- [WHAT THE EXERCISE ASKS]: The whole listing below needs to be duplicated exactly, pictures aside.

-------

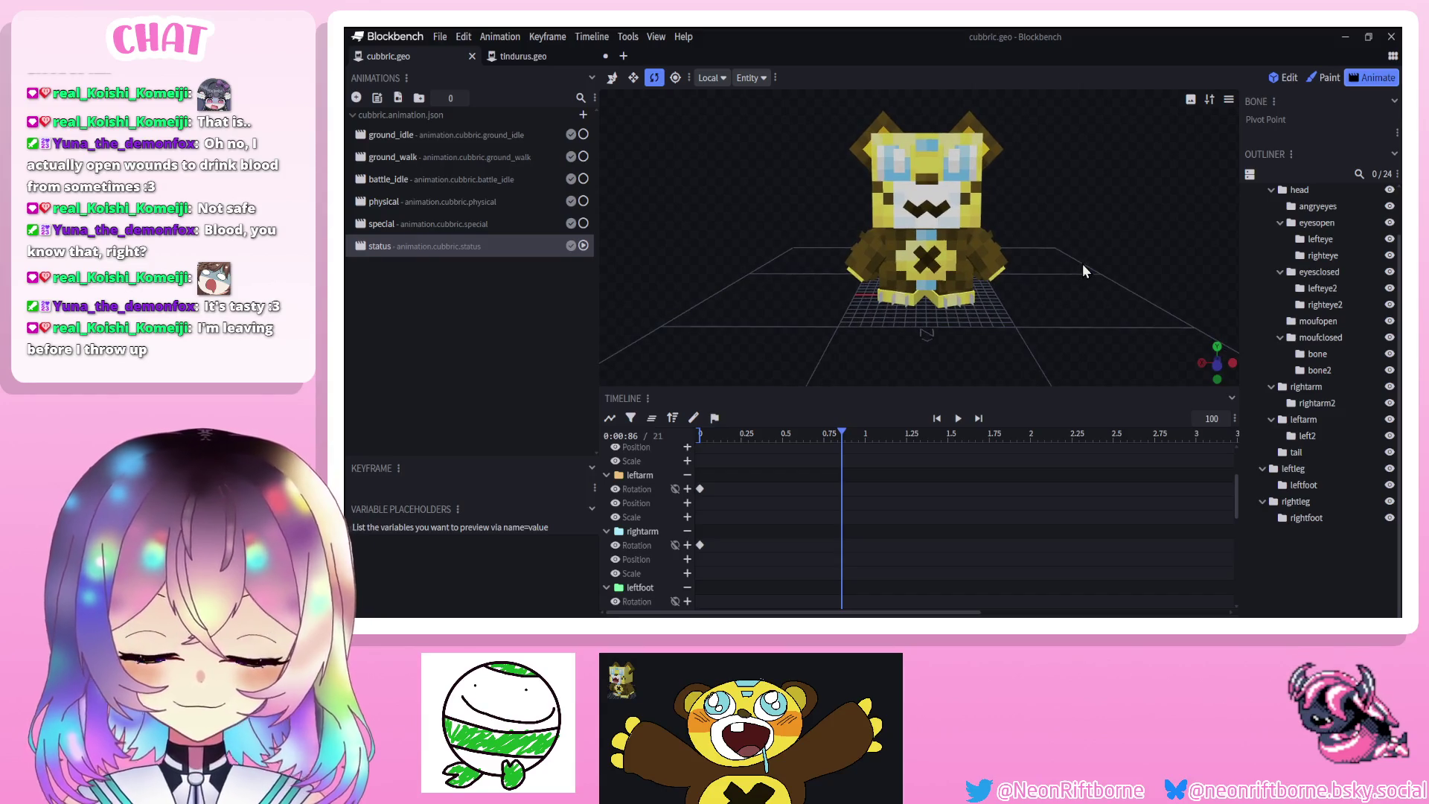
pyautogui.moveTo(813, 334)
pyautogui.mouseDown()
pyautogui.moveTo(833, 387)
pyautogui.moveTo(819, 435)
pyautogui.mouseUp()
pyautogui.moveTo(720, 466)
pyautogui.mouseDown()
pyautogui.moveTo(649, 457)
pyautogui.moveTo(1030, 442)
pyautogui.moveTo(619, 439)
pyautogui.mouseUp()
pyautogui.moveTo(785, 326)
pyautogui.mouseDown()
pyautogui.moveTo(771, 316)
pyautogui.moveTo(726, 331)
pyautogui.moveTo(742, 348)
pyautogui.moveTo(741, 309)
pyautogui.moveTo(728, 352)
pyautogui.moveTo(606, 320)
pyautogui.moveTo(715, 319)
pyautogui.mouseUp()
pyautogui.press('ctrl+s')
pyautogui.click(417, 202)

-------

- [OUTPUT OF THE EXERCISE]:
pyautogui.moveTo(813, 334)
pyautogui.mouseDown()
pyautogui.moveTo(833, 387)
pyautogui.moveTo(819, 435)
pyautogui.mouseUp()
pyautogui.moveTo(720, 466)
pyautogui.mouseDown()
pyautogui.moveTo(649, 457)
pyautogui.moveTo(1030, 442)
pyautogui.moveTo(619, 439)
pyautogui.mouseUp()
pyautogui.moveTo(785, 326)
pyautogui.mouseDown()
pyautogui.moveTo(771, 316)
pyautogui.moveTo(726, 331)
pyautogui.moveTo(742, 348)
pyautogui.moveTo(741, 309)
pyautogui.moveTo(728, 352)
pyautogui.moveTo(606, 320)
pyautogui.moveTo(715, 319)
pyautogui.mouseUp()
pyautogui.press('ctrl+s')
pyautogui.click(417, 202)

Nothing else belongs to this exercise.